Em um dos raros momentos do filme Back To Black, cinebiografia de Amy Winehouse (interpretada por Marisa Abela), que mostra a cantora sob efeito da heroína e álcool, seu pai, Mitchell (Eddie Marsan) encontra no armário um cachimbo de vidro. Sua reação, talvez a mais incisiva do filme contra o vício que matou a filha em 2011, aos 27 anos, é esconder o objeto em seu bolso enquanto a filha padece na sala. Em outro momento, o marido da cantora, Blake (Jack O’Connell), aparece apresentando cocaína para Amy. Além disso, para suportar a insuportável perseguição dos paparazzi, Amy se afunda ainda mais no álcool. Mais do que encontrar um responsável pela morte da cantora, a cinebiografia de Amy, em cartaz nos cinemas, tenta humanizar a artista, focando a história no seu relacionamento com Blake.
Tão implacável quanto a perseguição dos paparazzi, as críticas estrangeiras ao filme foram atrozes, mas o resultado não é tão ruim quanto se esperava. Como entretenimento, Back To Black envolve os espectadores. Sam Taylor-Johnson entrega uma direção competente, a cenografia é ótima e a montagem idem. A trilha sonora e até a interpretação de Marisa Abela sustenta a tremenda responsabilidade de levar para as telas o vozeirão, vencedor de cinco prêmios Grammy.

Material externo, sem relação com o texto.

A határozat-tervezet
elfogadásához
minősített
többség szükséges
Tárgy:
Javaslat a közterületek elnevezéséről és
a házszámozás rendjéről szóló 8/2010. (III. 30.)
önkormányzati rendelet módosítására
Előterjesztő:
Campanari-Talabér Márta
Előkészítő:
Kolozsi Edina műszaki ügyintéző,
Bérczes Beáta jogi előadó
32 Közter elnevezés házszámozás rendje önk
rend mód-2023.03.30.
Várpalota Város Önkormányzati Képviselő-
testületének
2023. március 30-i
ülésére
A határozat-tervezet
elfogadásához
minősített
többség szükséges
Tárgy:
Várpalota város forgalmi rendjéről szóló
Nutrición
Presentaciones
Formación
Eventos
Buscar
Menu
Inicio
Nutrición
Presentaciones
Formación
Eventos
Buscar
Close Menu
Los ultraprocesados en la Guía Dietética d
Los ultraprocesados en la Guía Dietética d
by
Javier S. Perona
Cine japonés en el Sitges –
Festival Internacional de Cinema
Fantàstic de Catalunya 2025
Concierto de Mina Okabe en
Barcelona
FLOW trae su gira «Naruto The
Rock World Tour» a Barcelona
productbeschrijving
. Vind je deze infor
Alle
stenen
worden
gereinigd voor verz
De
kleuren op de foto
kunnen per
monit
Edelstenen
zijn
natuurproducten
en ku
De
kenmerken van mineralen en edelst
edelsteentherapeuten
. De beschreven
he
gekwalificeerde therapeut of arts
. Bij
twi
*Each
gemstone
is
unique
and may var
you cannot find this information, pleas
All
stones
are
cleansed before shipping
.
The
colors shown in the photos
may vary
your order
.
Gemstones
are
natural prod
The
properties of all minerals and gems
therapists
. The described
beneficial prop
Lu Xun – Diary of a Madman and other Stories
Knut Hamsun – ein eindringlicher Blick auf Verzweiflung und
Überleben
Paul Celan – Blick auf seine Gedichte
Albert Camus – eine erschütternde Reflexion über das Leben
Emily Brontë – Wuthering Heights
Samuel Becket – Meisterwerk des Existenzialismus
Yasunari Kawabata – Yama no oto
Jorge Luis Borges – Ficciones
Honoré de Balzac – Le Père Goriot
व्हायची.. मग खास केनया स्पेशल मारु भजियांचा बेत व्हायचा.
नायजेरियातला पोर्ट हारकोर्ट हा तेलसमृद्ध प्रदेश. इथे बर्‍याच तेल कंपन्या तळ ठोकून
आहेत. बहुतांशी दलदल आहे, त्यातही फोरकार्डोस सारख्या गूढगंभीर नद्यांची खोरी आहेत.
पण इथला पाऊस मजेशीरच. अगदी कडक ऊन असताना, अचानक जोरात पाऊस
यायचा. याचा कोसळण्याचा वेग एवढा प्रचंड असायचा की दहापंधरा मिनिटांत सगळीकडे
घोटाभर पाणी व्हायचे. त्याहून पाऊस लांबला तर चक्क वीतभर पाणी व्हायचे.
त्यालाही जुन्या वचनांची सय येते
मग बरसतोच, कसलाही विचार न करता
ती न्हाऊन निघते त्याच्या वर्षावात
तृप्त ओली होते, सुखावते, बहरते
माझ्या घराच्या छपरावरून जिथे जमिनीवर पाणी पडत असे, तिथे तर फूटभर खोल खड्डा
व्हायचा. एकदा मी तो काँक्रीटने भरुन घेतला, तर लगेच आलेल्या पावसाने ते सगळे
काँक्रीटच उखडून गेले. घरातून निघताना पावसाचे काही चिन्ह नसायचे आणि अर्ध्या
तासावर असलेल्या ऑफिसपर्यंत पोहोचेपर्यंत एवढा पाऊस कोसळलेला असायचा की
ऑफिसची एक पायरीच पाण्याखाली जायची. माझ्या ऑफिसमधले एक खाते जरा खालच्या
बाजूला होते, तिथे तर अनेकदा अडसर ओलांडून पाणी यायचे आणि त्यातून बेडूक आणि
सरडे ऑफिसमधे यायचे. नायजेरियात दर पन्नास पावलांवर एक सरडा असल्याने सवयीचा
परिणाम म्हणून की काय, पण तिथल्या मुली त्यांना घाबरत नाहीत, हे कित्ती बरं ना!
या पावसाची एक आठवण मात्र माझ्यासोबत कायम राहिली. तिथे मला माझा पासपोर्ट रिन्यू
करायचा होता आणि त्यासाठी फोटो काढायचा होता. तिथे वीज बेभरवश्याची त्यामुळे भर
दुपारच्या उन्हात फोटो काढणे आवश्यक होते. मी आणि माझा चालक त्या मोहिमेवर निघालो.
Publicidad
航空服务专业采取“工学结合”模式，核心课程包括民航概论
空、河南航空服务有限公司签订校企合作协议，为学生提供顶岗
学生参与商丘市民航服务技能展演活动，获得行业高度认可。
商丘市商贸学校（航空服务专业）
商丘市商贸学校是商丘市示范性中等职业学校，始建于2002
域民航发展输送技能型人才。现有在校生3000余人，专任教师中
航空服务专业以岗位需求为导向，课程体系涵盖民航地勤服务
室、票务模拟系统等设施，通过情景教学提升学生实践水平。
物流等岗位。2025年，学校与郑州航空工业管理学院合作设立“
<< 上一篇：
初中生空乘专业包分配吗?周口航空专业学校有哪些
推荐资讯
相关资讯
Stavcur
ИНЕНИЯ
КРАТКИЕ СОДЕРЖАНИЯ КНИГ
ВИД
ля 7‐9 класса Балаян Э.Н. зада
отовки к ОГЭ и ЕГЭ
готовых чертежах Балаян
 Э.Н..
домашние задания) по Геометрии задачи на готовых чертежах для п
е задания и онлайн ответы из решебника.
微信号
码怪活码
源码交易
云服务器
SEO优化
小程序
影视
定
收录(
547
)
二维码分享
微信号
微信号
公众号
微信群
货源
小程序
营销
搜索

Mas um filme não se sustenta apenas dessas qualidades. Apesar dos 27 anos de vida de Amy, seu legado e sua personalidade foram muito mais complexos daquilo que foi apresentado em tela. Com um roteiro chapa-branca, o filme mostra o pai da cantora como um cara que se preocupava com ela e o esteio que a sustentava, em vez de um homem que fazia vista-grossa para o vício em drogas e mais interessado nos ganhos financeiros que ela poderia gerar.
Outros pontos que incomodam é a pouca participação da mãe da cantora, que aparece em apenas duas cenas e falando apenas palavras como “eu te amo”. No lugar da mãe, está mais presente sua avó, Cynthia Winehouse, a Nan (Lesley Manville), uma conceituada cantora de jazz que teria sido a responsável por fazer pela primeira vez o mega coque beehive nos cabelos da neta, que se tornou sua marca registrada.
Num esforço para não manchar a reputação da artista além do limite, as deploráveis cenas que ela protagonizou publicamente foram atenuadas. A overdose que ela sofreu em 2007, por exemplo, não é mostrada. A identidade dos cantores da banda, suas interações no estúdio e todos os bastidores das gravações são ignorados, como se os incríveis hits gravados por Amy tivessem surgidos num passe de mágica.
Ao final, Amy surge limpa e num diálogo com o pai, enquanto bebe um gole d’água, diz que tudo o queria era um drink decente. Sua morte não é mostrada e a famigerada tela preta se encarrega de dizer que Amy, após uma recaída de álcool, bebeu até morrer, aos 27 anos. Dado a incrível história de Amy Winehouse, Back to Black poderia ter sido uma cinebiografia sobre uma cantora que viveu intensamente a vida e sua música, mas acabou contando uma história banal e sem apelo algum.